Some workplaces, including day-care centers, financial services and gas stations with lottery tickets are legally mandated to deny employment to applicants with a history of sexual predation, fraudulent use of money and the like, Trapp said.
“(Potential employment) would depend on the nature of the offense, the date of the offense and any evidence of rehabilitation, but fundamentally it would be up to employers,” Trapp said. “It’s just easier for people to be able to explain their own stories and that offers a new perspective.”
Criminal records will still be considered when searching for employment.
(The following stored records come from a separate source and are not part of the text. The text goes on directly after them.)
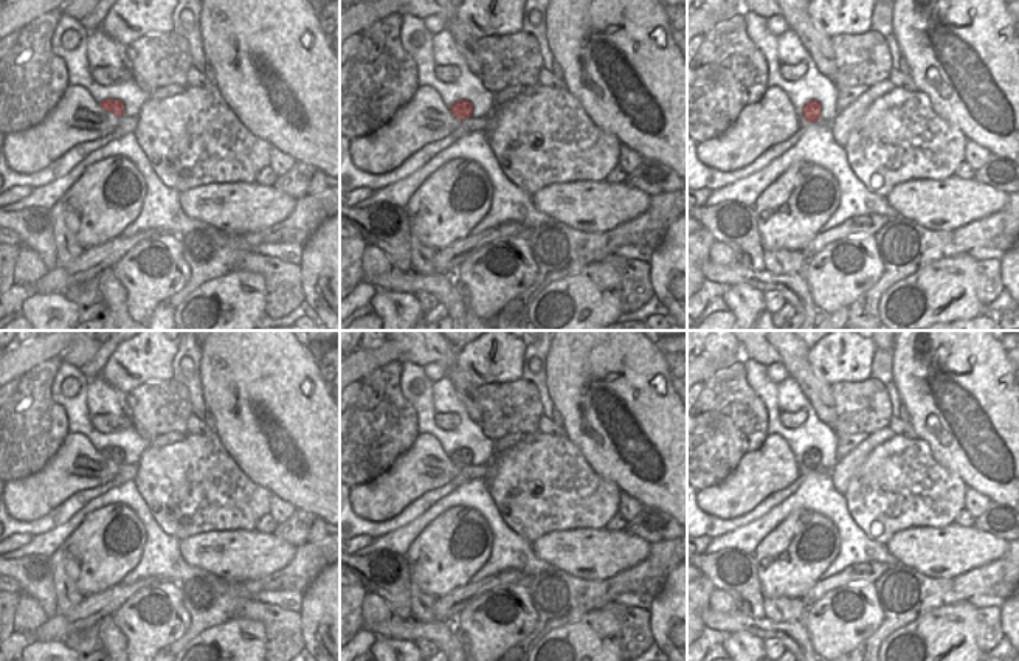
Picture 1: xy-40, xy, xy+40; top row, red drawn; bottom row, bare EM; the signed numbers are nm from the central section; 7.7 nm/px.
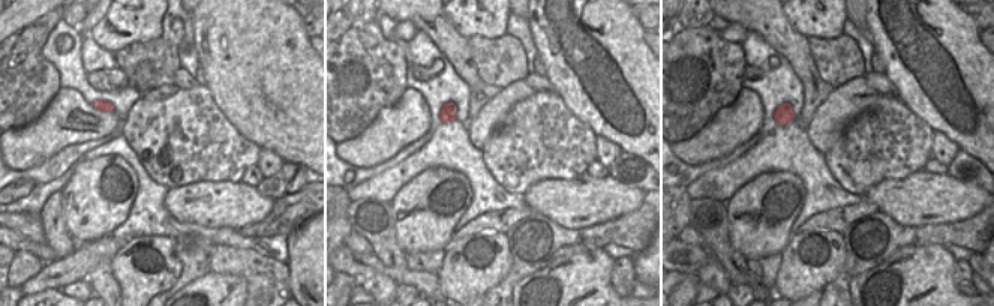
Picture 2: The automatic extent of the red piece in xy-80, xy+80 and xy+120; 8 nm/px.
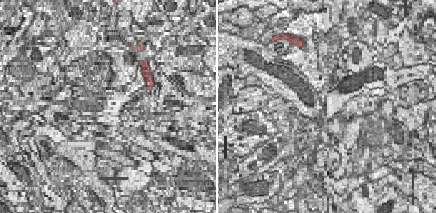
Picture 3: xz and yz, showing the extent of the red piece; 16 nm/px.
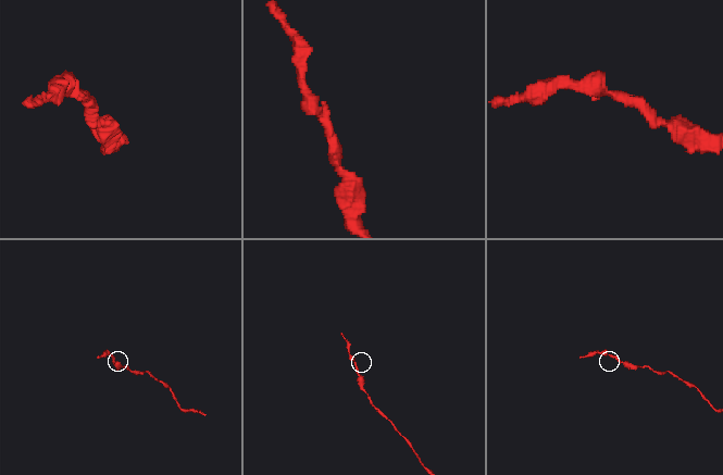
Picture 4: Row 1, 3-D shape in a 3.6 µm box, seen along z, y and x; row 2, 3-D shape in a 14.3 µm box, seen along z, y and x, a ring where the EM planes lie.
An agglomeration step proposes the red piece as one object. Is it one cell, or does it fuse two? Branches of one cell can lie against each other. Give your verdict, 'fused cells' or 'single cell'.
single cell

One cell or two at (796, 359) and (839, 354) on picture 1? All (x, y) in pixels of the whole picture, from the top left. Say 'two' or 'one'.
two

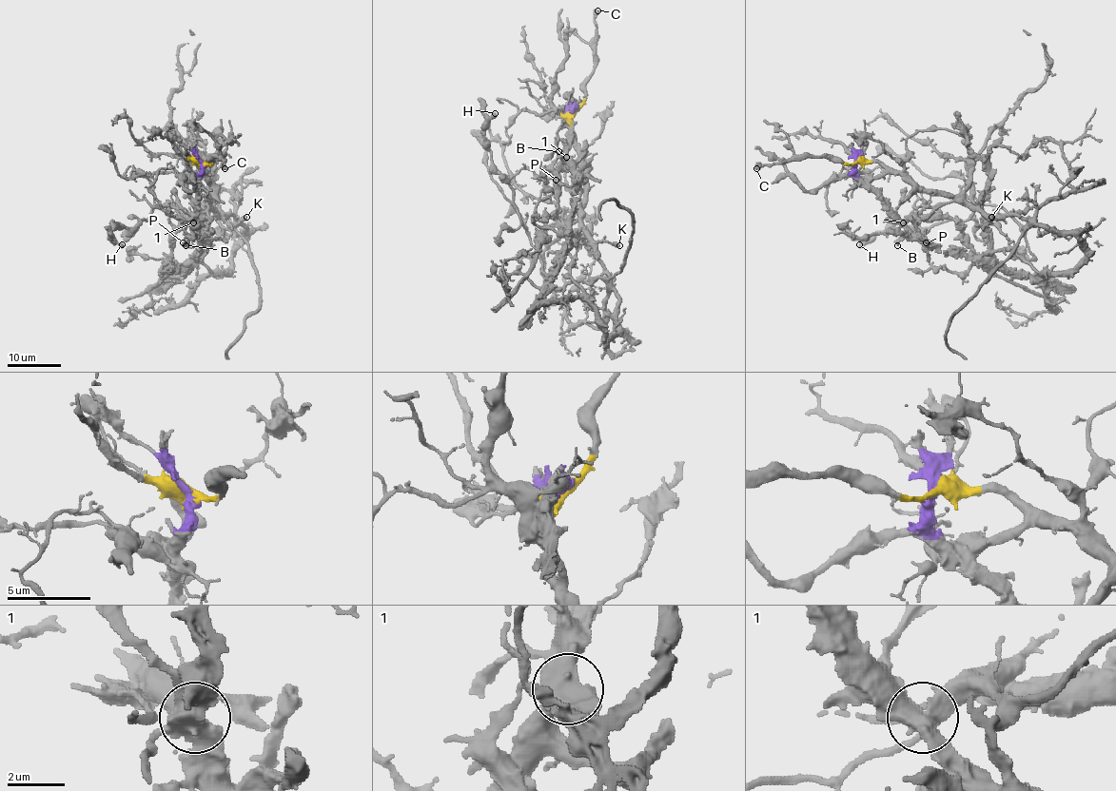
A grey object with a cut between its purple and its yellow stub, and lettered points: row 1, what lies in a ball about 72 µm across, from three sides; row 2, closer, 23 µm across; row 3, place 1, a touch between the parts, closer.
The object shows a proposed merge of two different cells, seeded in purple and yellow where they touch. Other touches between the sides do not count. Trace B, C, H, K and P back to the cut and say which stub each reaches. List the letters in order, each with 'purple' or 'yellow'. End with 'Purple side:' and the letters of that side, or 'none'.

However, this consideration will not take place until after employers have had a chance to meet with applicants in person that they’ve taken an interest in on paper.
The interview process offers the opportunity for any potentially concerning details about an applicant to come into play, while also allowing employers to get a sense of the applicant beyond their past, freshman Abbey Colclasure said.
“I would be OK with working with someone who has a criminal record so long as they get through the interview process,” she said. “No one should ever be looked at negatively solely for their background. People can change.”
One of the main factors in this change is the ability for ex-offenders to find their way back into society, Trapp said.
“We really looked at the data of who has committed those crimes, and the biggest determinant of whether someone goes back to prison or not is whether or not they have a job,” Trapp said. “If we help these people to get back to work and have a sense of self-worth and a paycheck and tie them into mainstream society, it will benefit the city of Columbia as a whole. This is not a case of ‘let’s be nice to ex-criminals,’ it’s let’s take care of our community and help people stay safe.”